=== EXERCISE AIM ===
Please filter the listing for the string "started" and copy each matching line.

══════════

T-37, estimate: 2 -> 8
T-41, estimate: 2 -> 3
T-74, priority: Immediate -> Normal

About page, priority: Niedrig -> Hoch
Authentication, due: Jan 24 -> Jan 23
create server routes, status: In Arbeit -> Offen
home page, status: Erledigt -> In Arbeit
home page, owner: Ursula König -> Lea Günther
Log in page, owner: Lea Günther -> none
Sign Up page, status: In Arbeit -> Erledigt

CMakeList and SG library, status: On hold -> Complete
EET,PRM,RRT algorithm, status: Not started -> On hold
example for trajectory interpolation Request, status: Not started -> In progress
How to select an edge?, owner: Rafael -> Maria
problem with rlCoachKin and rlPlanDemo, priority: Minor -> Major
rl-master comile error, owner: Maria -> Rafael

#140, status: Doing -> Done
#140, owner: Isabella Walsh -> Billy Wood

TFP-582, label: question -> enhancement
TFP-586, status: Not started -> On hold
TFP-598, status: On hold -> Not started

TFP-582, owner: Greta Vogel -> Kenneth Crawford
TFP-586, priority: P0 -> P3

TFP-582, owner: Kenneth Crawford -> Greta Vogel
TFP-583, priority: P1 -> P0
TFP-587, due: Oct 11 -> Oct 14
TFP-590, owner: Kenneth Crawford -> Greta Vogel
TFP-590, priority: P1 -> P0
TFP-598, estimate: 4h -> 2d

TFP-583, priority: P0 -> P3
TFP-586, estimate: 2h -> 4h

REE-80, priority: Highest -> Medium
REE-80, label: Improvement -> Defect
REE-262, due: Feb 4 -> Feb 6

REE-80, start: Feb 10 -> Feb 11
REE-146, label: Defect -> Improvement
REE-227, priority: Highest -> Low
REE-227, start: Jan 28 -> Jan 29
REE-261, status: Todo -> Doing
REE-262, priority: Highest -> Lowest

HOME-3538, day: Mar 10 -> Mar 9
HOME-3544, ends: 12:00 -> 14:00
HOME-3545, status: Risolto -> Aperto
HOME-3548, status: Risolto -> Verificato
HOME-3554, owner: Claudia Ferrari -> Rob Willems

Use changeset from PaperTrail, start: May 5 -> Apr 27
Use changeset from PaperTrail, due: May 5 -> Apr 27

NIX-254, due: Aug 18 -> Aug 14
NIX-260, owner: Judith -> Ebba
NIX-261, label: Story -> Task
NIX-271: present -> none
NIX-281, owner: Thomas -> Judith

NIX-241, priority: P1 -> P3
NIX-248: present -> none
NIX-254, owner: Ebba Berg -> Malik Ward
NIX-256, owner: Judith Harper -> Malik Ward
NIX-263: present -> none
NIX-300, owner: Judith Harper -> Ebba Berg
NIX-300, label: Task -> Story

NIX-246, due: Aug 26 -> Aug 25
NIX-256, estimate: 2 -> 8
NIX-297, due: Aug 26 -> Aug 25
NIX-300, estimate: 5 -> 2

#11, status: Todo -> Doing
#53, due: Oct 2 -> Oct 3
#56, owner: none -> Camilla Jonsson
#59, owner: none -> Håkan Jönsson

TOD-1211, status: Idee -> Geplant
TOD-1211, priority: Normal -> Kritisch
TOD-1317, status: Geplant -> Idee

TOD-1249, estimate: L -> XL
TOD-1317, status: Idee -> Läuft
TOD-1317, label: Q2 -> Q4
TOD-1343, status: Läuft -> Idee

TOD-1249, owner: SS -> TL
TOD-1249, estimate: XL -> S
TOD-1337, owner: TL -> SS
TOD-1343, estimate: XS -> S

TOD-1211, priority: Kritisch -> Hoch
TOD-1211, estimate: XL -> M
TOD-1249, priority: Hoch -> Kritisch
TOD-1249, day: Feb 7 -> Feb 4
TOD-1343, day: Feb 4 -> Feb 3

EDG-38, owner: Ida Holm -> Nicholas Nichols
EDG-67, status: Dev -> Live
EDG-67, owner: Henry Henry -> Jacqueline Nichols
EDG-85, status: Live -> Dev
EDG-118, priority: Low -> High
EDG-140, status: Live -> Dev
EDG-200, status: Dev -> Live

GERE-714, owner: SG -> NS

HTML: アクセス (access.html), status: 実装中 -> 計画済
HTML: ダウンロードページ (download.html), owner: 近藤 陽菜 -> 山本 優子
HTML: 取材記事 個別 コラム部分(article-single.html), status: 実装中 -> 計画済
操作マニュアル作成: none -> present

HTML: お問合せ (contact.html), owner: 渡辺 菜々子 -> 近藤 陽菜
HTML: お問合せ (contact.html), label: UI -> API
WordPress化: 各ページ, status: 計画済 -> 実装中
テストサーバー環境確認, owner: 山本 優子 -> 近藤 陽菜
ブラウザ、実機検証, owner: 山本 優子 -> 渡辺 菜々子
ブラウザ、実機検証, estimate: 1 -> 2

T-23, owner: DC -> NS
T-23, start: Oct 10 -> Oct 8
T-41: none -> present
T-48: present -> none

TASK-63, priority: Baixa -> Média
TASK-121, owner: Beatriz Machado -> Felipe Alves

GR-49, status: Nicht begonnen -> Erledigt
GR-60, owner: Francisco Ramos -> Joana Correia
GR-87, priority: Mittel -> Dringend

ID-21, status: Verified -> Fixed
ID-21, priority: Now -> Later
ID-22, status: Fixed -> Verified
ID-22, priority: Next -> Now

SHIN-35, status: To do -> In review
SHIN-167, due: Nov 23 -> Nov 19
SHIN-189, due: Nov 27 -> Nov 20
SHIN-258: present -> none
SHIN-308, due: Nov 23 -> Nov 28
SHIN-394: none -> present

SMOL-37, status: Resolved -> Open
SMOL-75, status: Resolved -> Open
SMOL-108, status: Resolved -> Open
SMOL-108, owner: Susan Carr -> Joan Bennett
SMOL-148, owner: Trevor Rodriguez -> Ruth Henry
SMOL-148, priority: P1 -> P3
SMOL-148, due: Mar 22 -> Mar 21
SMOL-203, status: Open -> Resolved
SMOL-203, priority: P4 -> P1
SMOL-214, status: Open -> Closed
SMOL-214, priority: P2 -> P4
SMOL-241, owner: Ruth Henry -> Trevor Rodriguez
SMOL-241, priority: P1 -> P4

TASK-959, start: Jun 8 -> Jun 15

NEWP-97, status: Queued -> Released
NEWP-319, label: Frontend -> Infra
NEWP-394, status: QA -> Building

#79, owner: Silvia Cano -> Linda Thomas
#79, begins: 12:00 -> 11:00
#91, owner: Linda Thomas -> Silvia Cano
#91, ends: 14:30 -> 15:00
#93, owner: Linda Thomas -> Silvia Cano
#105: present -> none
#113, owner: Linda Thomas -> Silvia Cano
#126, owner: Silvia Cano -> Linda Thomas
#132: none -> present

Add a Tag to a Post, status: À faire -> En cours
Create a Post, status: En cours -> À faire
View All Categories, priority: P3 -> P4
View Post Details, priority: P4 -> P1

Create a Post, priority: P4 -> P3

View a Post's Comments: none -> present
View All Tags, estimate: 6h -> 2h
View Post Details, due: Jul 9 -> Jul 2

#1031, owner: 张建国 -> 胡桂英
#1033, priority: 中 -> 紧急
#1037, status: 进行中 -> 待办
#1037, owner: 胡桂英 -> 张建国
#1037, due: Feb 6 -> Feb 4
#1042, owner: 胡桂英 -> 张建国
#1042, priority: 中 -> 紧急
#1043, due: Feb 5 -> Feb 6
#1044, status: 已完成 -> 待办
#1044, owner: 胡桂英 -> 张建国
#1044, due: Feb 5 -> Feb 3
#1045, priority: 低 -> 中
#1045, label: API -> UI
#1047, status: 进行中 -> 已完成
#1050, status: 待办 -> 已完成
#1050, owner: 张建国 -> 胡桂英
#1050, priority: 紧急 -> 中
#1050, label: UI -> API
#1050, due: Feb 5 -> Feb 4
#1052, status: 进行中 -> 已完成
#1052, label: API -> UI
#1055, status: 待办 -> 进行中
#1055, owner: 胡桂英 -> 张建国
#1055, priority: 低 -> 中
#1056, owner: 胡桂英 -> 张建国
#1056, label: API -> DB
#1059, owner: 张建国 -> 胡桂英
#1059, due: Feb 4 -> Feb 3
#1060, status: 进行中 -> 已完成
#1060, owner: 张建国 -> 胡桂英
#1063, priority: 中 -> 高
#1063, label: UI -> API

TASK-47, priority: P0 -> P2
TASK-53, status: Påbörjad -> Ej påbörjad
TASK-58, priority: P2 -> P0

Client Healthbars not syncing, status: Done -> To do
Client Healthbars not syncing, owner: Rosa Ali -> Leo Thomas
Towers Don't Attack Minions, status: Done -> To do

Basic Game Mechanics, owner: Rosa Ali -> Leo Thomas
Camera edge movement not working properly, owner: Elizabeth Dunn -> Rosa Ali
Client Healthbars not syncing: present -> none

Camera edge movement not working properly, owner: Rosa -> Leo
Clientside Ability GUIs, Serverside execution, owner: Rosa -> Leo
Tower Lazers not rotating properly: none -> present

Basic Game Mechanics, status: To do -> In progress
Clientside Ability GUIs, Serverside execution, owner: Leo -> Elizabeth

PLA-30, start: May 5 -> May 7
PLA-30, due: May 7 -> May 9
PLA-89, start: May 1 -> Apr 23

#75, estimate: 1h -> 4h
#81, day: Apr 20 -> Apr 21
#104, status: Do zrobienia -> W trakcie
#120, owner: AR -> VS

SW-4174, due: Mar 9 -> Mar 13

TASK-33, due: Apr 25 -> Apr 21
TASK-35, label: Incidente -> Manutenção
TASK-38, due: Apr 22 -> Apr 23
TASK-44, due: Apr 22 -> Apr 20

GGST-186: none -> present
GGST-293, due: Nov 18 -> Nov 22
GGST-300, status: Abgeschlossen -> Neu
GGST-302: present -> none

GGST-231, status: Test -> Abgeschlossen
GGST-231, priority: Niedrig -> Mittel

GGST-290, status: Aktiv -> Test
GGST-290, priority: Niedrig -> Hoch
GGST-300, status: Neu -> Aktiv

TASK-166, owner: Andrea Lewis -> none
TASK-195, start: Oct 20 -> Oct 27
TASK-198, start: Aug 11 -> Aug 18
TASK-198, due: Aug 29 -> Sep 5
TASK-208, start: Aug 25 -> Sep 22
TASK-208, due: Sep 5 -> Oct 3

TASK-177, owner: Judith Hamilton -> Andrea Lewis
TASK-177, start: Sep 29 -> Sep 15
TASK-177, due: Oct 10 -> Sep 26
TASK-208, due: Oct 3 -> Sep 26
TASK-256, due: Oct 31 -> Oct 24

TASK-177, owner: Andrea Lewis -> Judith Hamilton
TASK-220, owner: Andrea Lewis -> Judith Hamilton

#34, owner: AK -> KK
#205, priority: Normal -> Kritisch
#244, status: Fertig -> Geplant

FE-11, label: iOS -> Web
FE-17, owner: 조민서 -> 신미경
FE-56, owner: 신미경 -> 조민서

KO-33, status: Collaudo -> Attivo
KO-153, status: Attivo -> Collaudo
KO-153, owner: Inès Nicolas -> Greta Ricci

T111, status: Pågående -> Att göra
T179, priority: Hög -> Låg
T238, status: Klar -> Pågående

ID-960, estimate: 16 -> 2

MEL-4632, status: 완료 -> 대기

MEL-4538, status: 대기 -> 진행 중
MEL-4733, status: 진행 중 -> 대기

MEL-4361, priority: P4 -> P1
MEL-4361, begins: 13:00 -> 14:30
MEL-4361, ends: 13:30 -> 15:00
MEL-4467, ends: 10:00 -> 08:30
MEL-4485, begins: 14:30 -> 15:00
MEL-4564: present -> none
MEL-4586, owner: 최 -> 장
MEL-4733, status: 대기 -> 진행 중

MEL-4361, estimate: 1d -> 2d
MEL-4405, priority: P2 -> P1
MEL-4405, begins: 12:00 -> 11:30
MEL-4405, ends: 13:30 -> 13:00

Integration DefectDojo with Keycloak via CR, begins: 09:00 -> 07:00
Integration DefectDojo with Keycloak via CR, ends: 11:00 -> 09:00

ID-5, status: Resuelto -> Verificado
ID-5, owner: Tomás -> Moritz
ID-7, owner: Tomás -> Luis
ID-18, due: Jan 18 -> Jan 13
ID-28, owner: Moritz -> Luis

══════════

=== PROBLEM SOLUTION ===
EET,PRM,RRT algorithm, status: Not started -> On hold
example for trajectory interpolation Request, status: Not started -> In progress
TFP-586, status: Not started -> On hold
TFP-598, status: On hold -> Not started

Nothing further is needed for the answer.